Implications to Nigeria and the EU
For Nigeria:
● Export competitiveness risk: The export competitiveness of Nigeria is at risk because the exports, especially in the cement, fertilizer, steel and aluminum sectors are worth billions of dollars and this risk may have a huge impact once the carbon costs are implemented in the EU market. These supplementary costs can either lower the profit margins or even drive the Nigerian exporters out of business unless they make the effort of decarbonizing the production processes.
● Carbon accounting and investment in mitigation: To be viable under CBAM, the Nigerian producers will require carbon accounting, emissions monitoring, cleaner production, energy efficiency, and even carbon offsetting.
● Administrative and verification cost: Exporters will be subjected to presenting data on emissions, audit, documentation and potential third-party verification which could be expensive and may be complicated, particularly at the technical level, especially to smaller firms.

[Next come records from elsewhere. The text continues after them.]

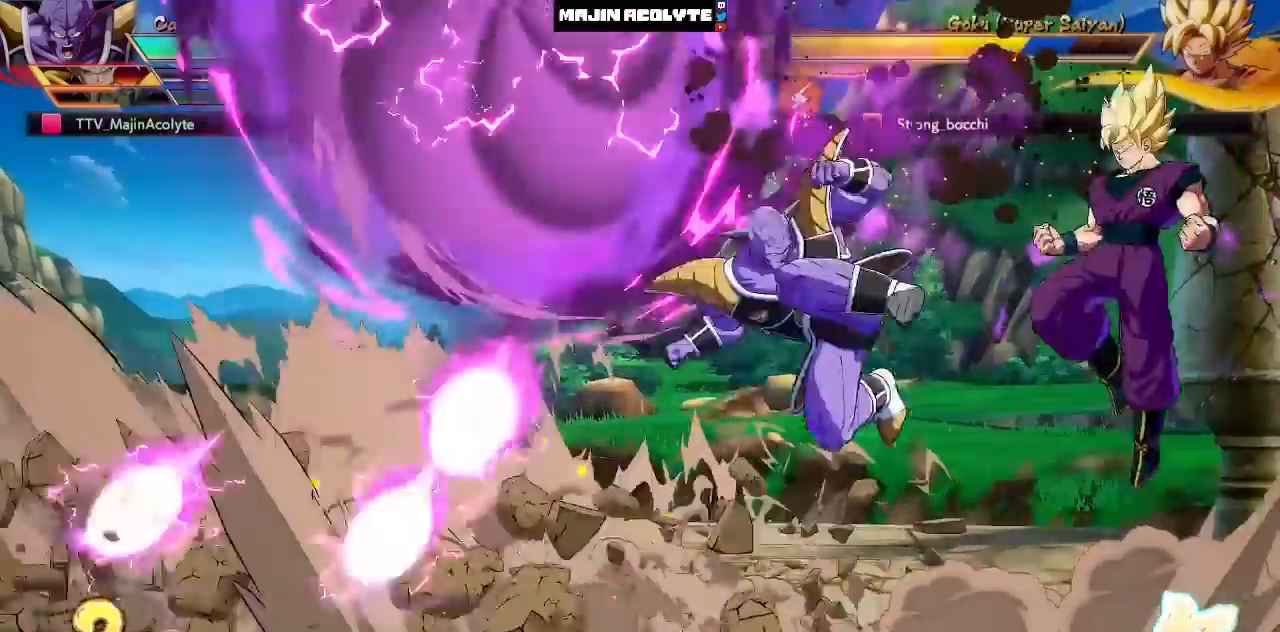
{"buttons": [], "left_stick": "center", "events": [[50, "SQUARE", "down"], [167, "SQUARE", "up"]]}
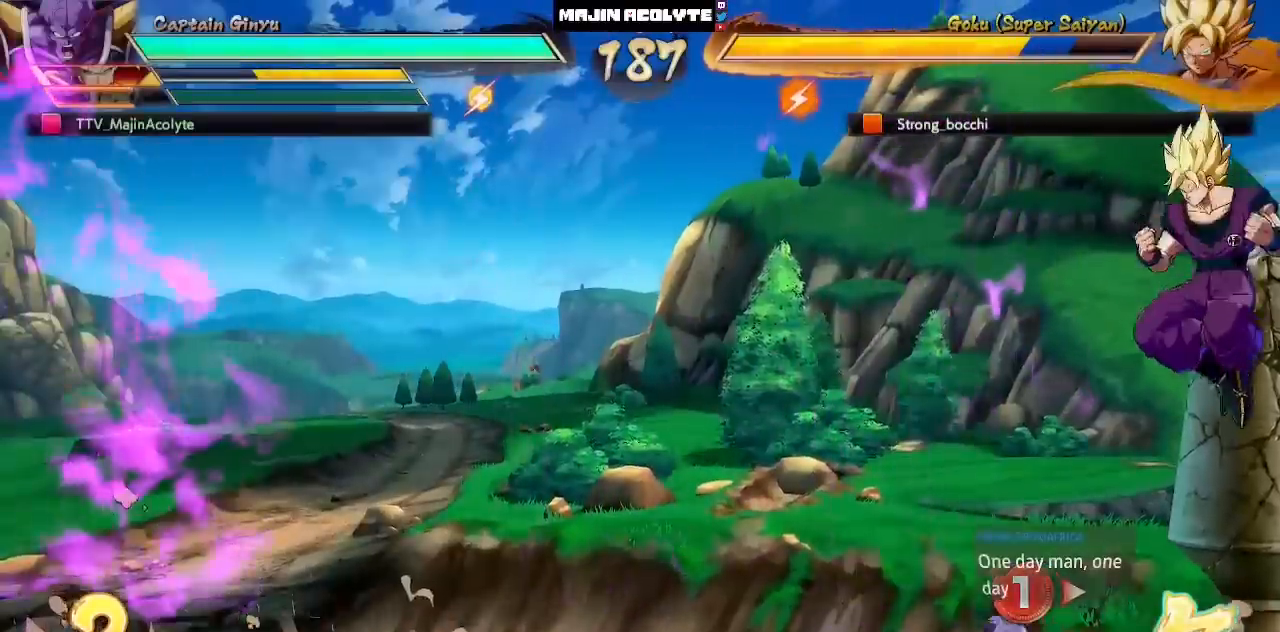
{"buttons": [], "left_stick": "center", "events": []}
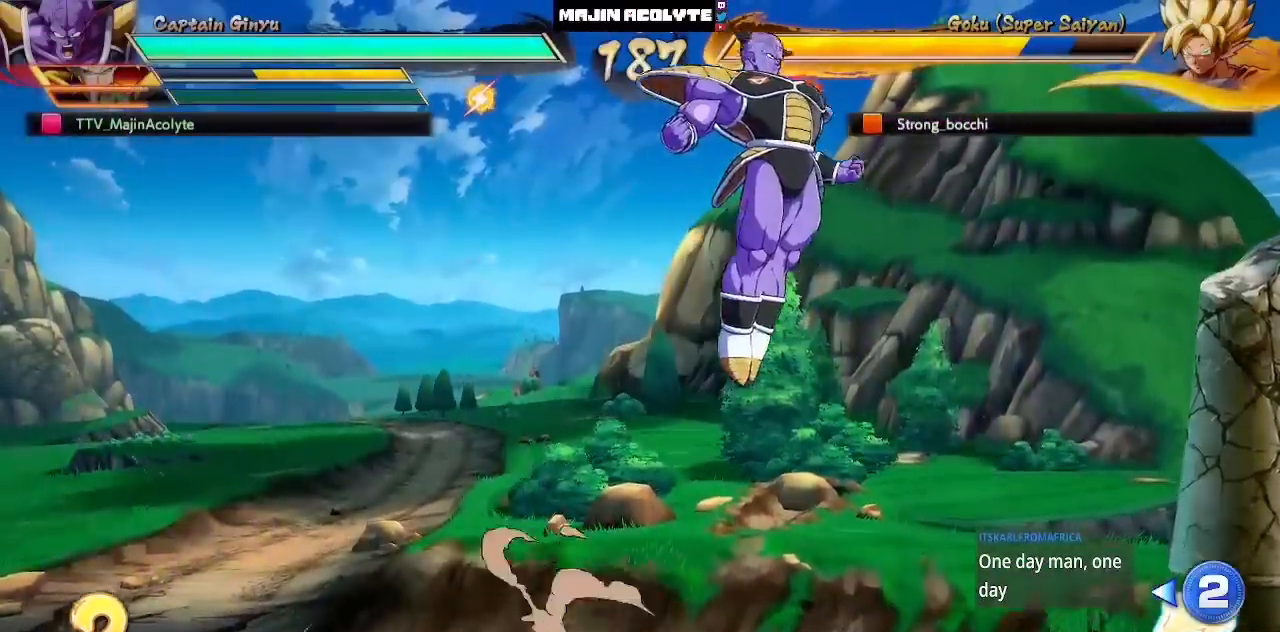
{"buttons": [], "left_stick": "center", "events": [[17, "left_stick", "down"], [100, "left_stick", "center"]]}
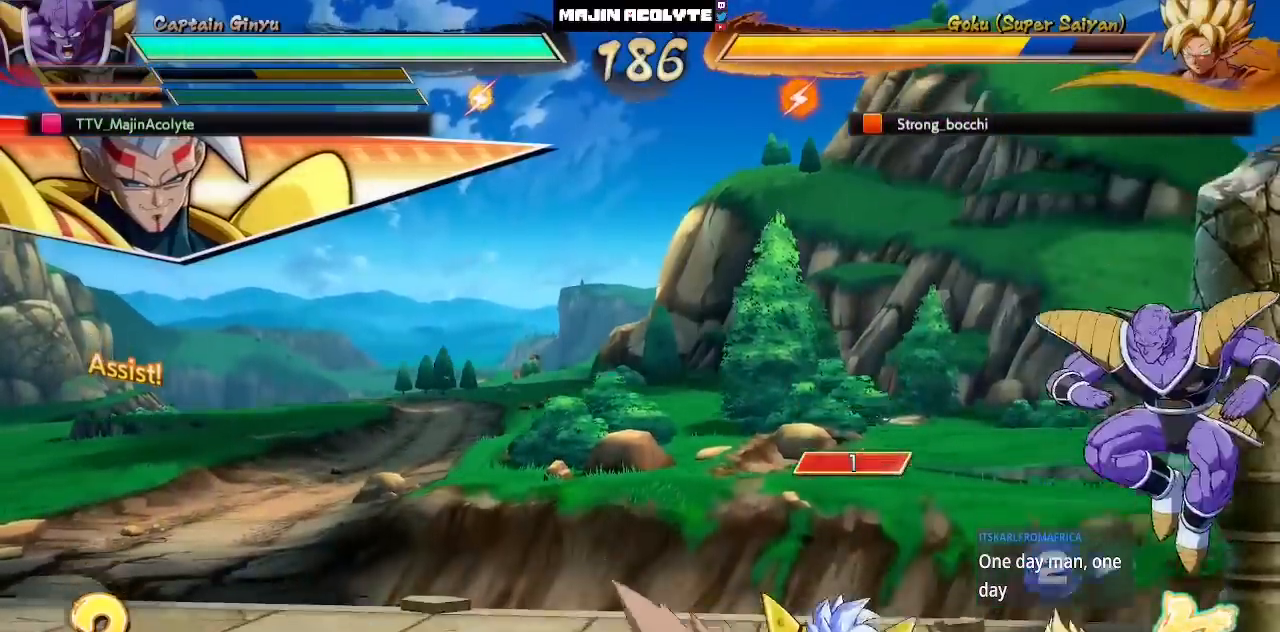
{"buttons": [], "left_stick": "center", "events": []}
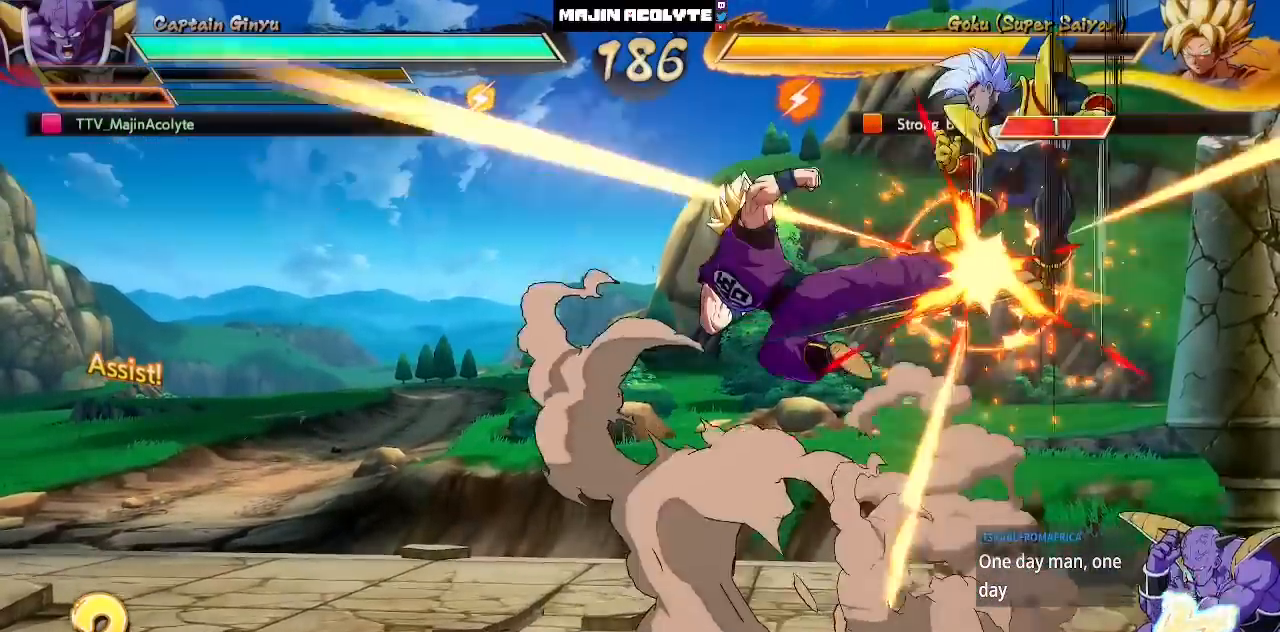
{"buttons": [], "left_stick": "center", "events": [[350, "SQUARE", "down"], [450, "SQUARE", "up"]]}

● Climate-green investment opportunity: The pressure might facilitate green investment (renewables, energy transition) funded either domestically or through climate and development aid.
For the EU:
● Use climate diplomacy leverage: CBAM reflects the EU aspiration to make trade climate-consistent and can compel partner nations to decarbonize with the global climate objectives.
● Law and business risks: EU should make sure that CBAM does not conflict with WTO regulations and does not face the accusation of protecting the domestic market; the trading partners may argue or even retaliate.
● Complexity in operations and administration: The EU (member states) will require an instrument to check, audit, enforce and inspect carbon content in imports of goods, which is a resource-consuming procedure.
● Threat of backlash and equity issues: EU will receive criticism (particularly by developing nations) that CBAM imposes unjustifiable burdens, breaches the concept of common but differentiated responsibilities (CBDR), or other attempts to block industrialization in poorer countries.
Suggested future actions
For Nigeria:
● Sectoral carbon preparedness scan: Determine what export sectors will be covered by CBAM and the preparedness of those industries in relation to emissions data, process emissions, energy consumption, and cost arrangements.
● Pilot emissions reporting systems, pilot audit systems: Co-operate with willing exporters (particularly in steel, cement, fertilizer) to pilot carbon accounting, external check, and internal control of emissions.
● Clean tech incentive schemes: Develop tax breaks, subsidies or incentives to firms that adopt clean energy, energy efficiency upgrades or capture carbon solution.
● Regional / African coordination: liaise with ECOWAS/AFRICA trade groups to come up with a joint African negotiating position or concerted reactions to CBAM (e.g. common carbon reporting rules) to prevent fragmented actions.
For the EU:
● Differentiated treatment of developing exporters: Introduce transitional relief, low income exporters or developing sector allowances or exemptions in order to mitigate too much disruption.
● Helpful mechanisms: Fund and technical support to the exporting nations (such as Nigeria) to enhance abilities in emissions reporting, cleaner production, capacity building.
● Clear methodology and stakeholder consultations: make sure that calculations of carbon content, rules on offsetting, and verification systems are open and consistent and discuss them with the exporting nations.
● Laws and regulations: Laws and regulations: Formulate CBAM regulations that would meet the WTO standards and would have a clear appeal or review process.